There have been known light-emitting devices such as light-emitting diodes (LEDs) that use sapphire (α-alumina single crystal) as a monocrystalline substrate, with various types of gallium nitride (GaN) layers formed thereon. For example, light-emitting devices have been mass-produced having a structure in which an n-type GaN layer, a multiple quantum well (MQW) layer with an InGaN quantum well layer and a GaN barrier layer laminated alternately therein, and a p-type GaN layer are formed in a laminated manner in this order on a sapphire substrate. There have also been proposed multilayer substrates suitable for such an application. Patent Document 1, for example, proposes a gallium nitride crystal multilayer substrate including a sapphire base substrate and a gallium nitride crystal layer formed through crystal growth on the substrate.
It will be appreciated that when a GaN layer is formed on a sapphire substrate, dislocation is likely to occur because the GaN layer has a lattice constant and a thermal expansion rate different from those of the sapphire substrate, which is heterogeneous with respect to the GaN layer. Further, since sapphire is an insulating material, on the surface of which no electrode can be formed, it is impossible to form a vertically-structured light-emitting device including electrodes on the front and rear surfaces thereof. LEDs are hence receiving attention in which various types of GaN layers are formed on a gallium nitride (GaN) single crystal. Such a GaN monocrystalline substrate, which is of a homogeneous material with the GaN layers, allows for easy matching in the lattice constant and the thermal expansion rate and is expected to have an increased performance compared to using a sapphire substrate. Patent Document 2, for example, discloses a free-standing n-type gallium nitride monocrystalline substrate with a thickness of 200 μm or more.

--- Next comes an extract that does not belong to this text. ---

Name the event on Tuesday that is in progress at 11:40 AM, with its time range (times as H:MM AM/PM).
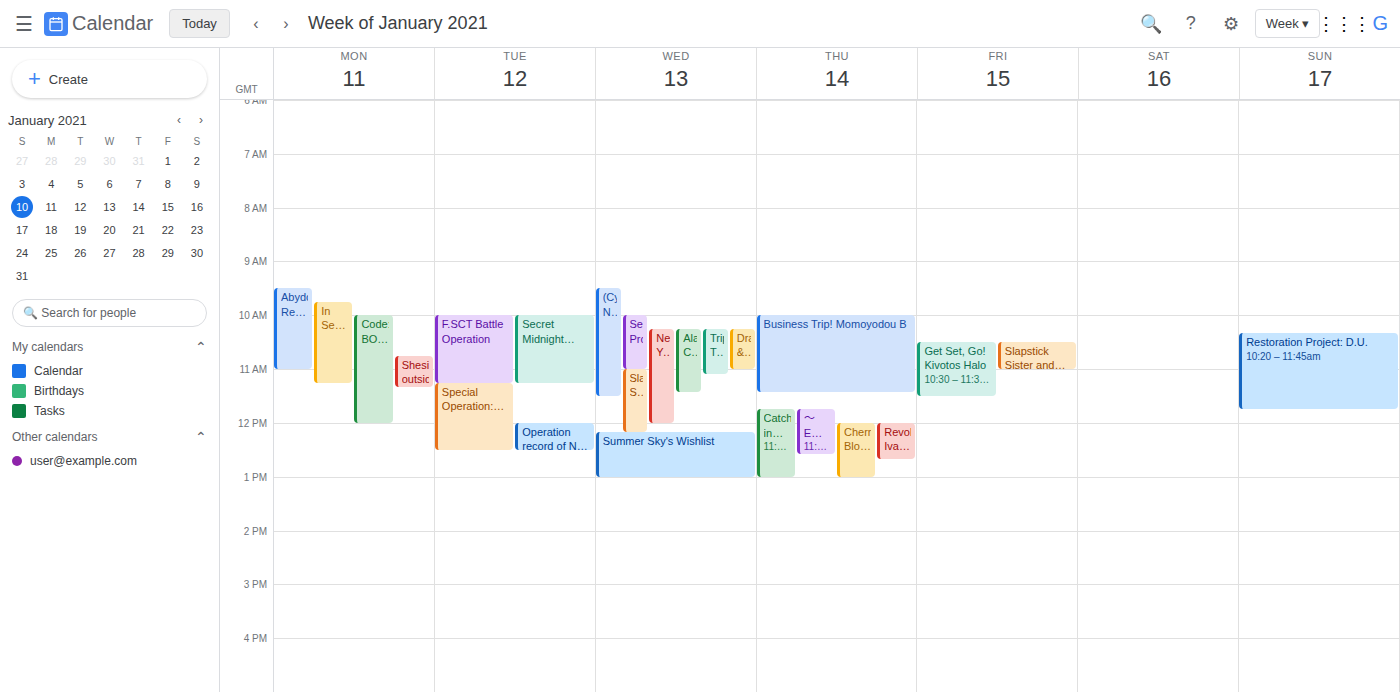
"Special Operation: Decagra", 11:15 AM to 12:30 PM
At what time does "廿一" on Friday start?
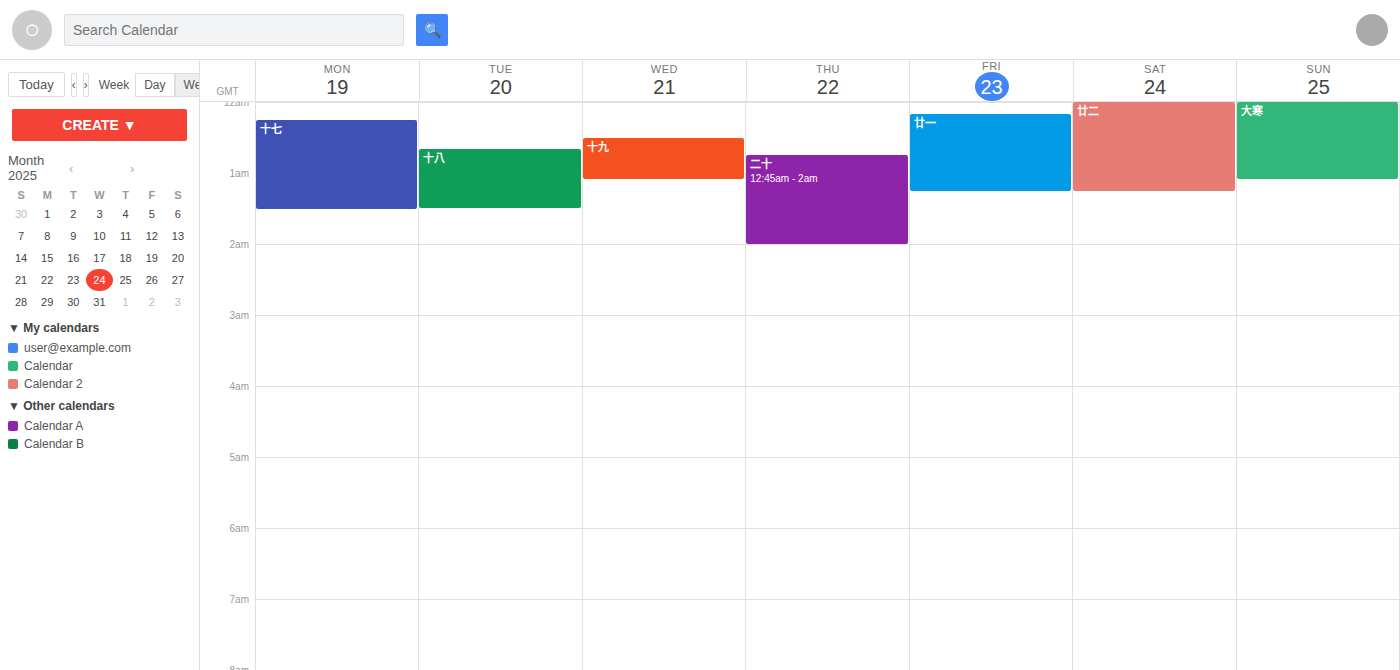
12:10 AM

However, monocrystalline substrates are generally expensive, though having only a small area. In particular, while cost reduction in manufacturing LEDs using a large-area substrate has been demanded, it is not easy to mass-produce large-area monocrystalline substrates, and the manufacturing cost may contrariwise further increase. Hence, an inexpensive material has been required that can be substituted for gallium nitride or the like of these monocrystalline substrates. There have been proposed polycrystalline gallium nitride free-standing substrates that meet such a requirement. Patent Document 4, for example, discloses a polycrystalline gallium nitride free-standing substrate composed of multiple gallium nitride-based monocrystalline particles that have a particular crystal orientation in approximately the normal direction. Patent Document 3 also describes a polycrystalline gallium nitride free-standing substrate composed of multiple gallium nitride-based monocrystalline particles that have a particular crystal orientation in approximately the normal direction, in which the crystal orientations of the gallium nitride-based monocrystalline particles measured through inverse pole figure mapping of the electron back scatter diffraction (EBSD) on the substrate surface are distributed in a manner inclined at various angles with respect to the particular crystal orientation, with an average inclination angle of 1 to 10 degrees.
Patent Document 3 provides an oriented GaN free-standing substrate in which polycrystalline particles of which the substrate is composed are controlled to have an inclination angle (tilt angle) of 1 to 10 degrees and a light-emitting device. This invention provides a polycrystalline gallium nitride free-standing substrate in which the surface can have a reduced defect density and a light-emitting device using the polycrystalline gallium nitride free-standing substrate to have a high luminous efficiency.
Patent Document 5 provides a high-resistance and low-defect Zn-doped GaN crystal and a method for manufacturing the crystal. The Na-flux method is used as a crystal growth method, in which Zn is added into a flux to cause the growth of a GaN single crystal.
Patent Document 6 provides a method for manufacturing a gallium nitride single crystal. In a mixed flux of Na and an alkali or alkali-earth metal, gallium and nitrogen are reacted with each other to manufacture a gallium nitride single crystal. However, Patent Documents 5, 6 are intended to provide the growth of a single crystal.